### DESCRIPTION OF THE TASK
On how many lines of the records below does the string "down" appear? Reply with only the number.

### TASK MATERIAL
◇ ◇ ◇ ◇ ◇

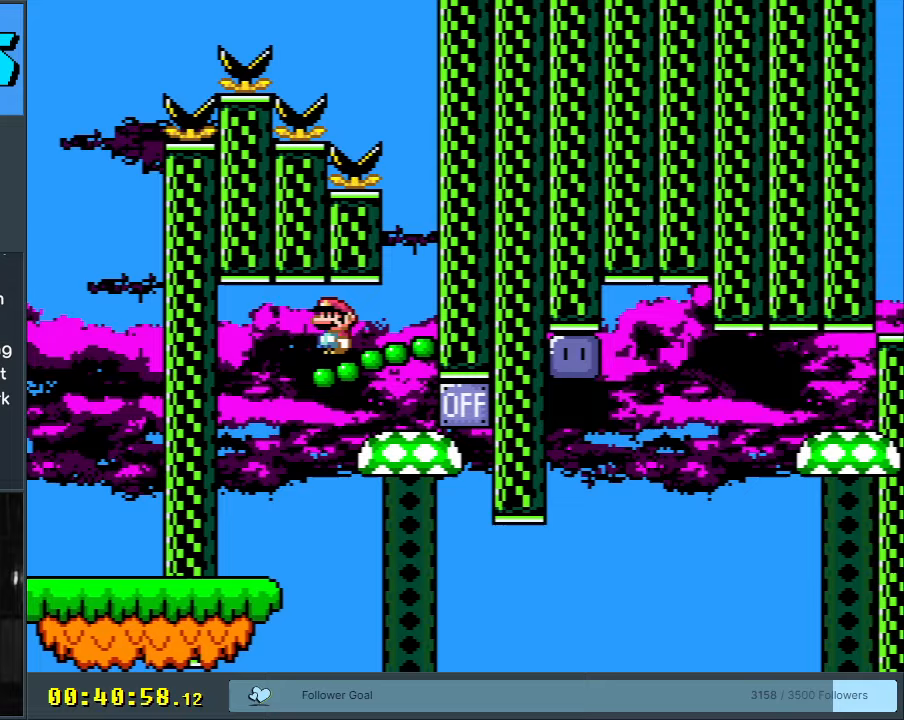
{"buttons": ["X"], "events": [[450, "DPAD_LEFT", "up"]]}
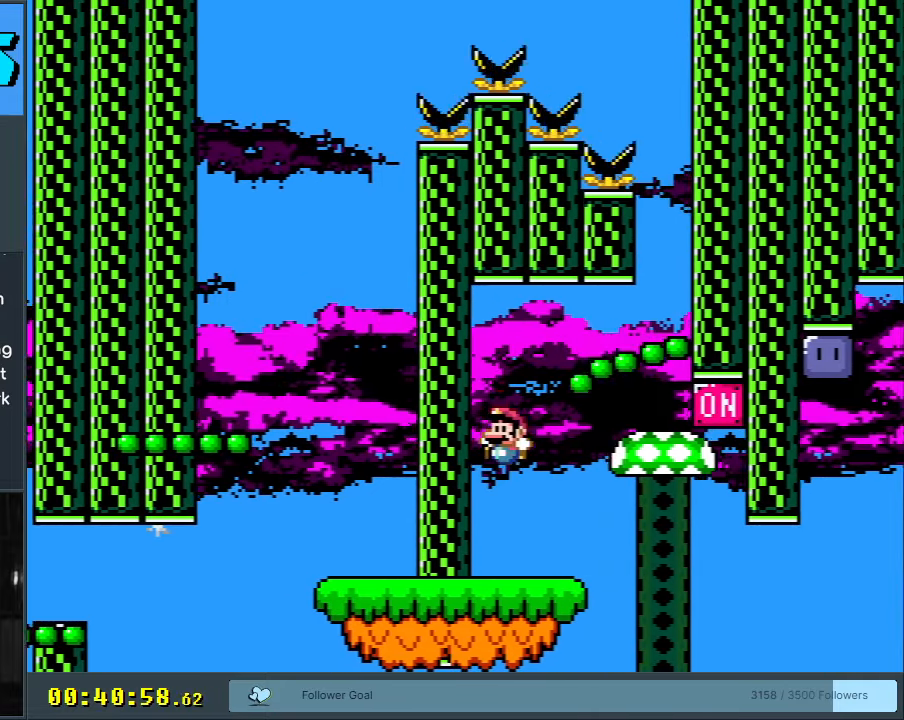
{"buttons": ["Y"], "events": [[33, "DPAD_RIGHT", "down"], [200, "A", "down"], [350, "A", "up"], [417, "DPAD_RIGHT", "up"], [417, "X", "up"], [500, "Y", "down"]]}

◇ ◇ ◇ ◇ ◇

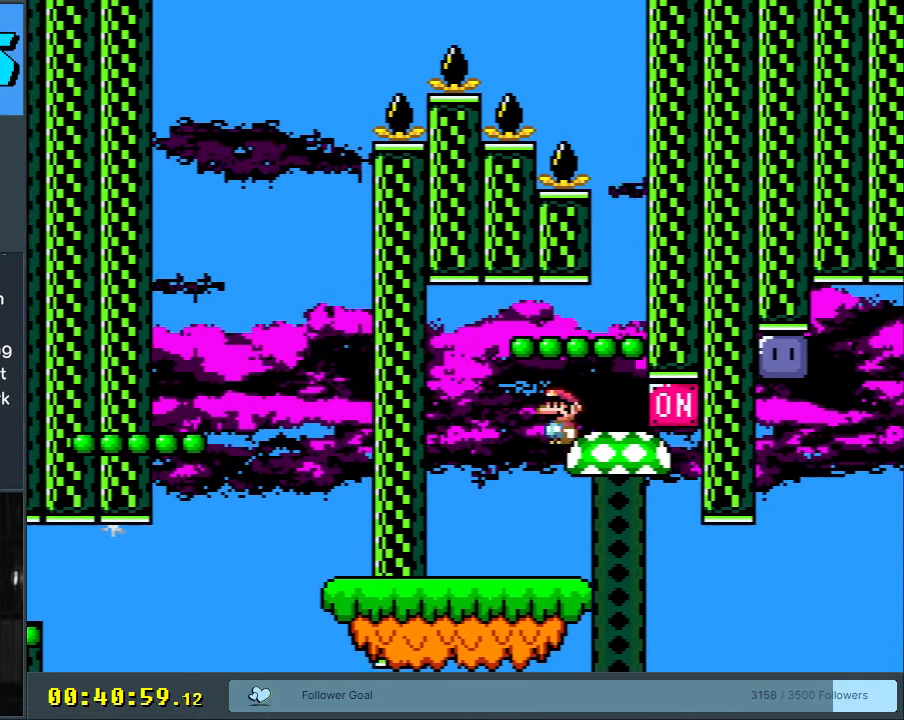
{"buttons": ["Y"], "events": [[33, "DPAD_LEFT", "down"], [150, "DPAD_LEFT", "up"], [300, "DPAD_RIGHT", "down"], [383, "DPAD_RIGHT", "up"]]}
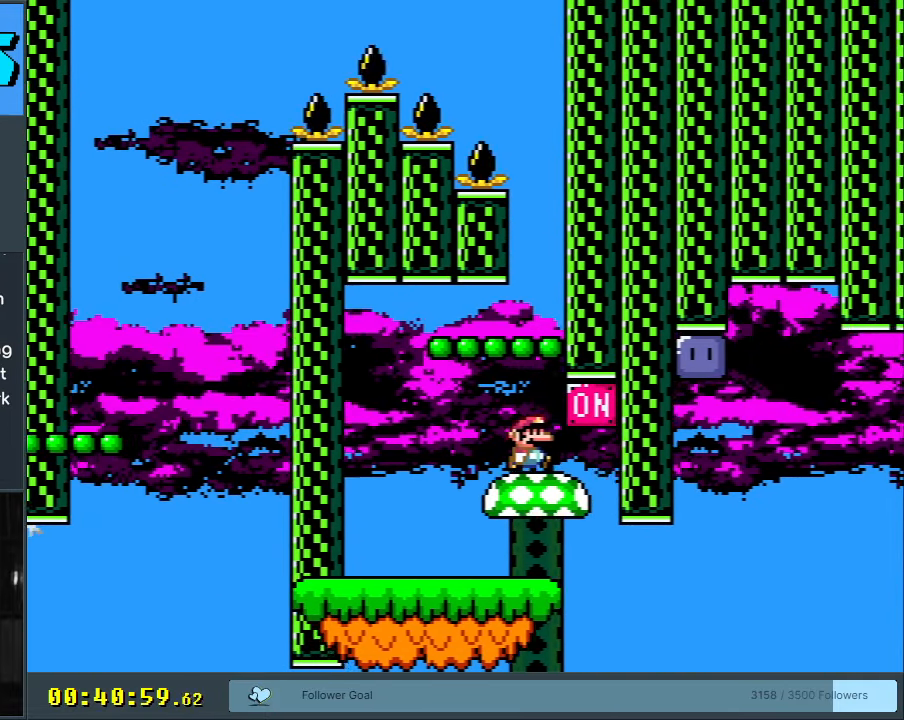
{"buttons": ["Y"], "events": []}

◇ ◇ ◇ ◇ ◇

### TASK ANSWER
2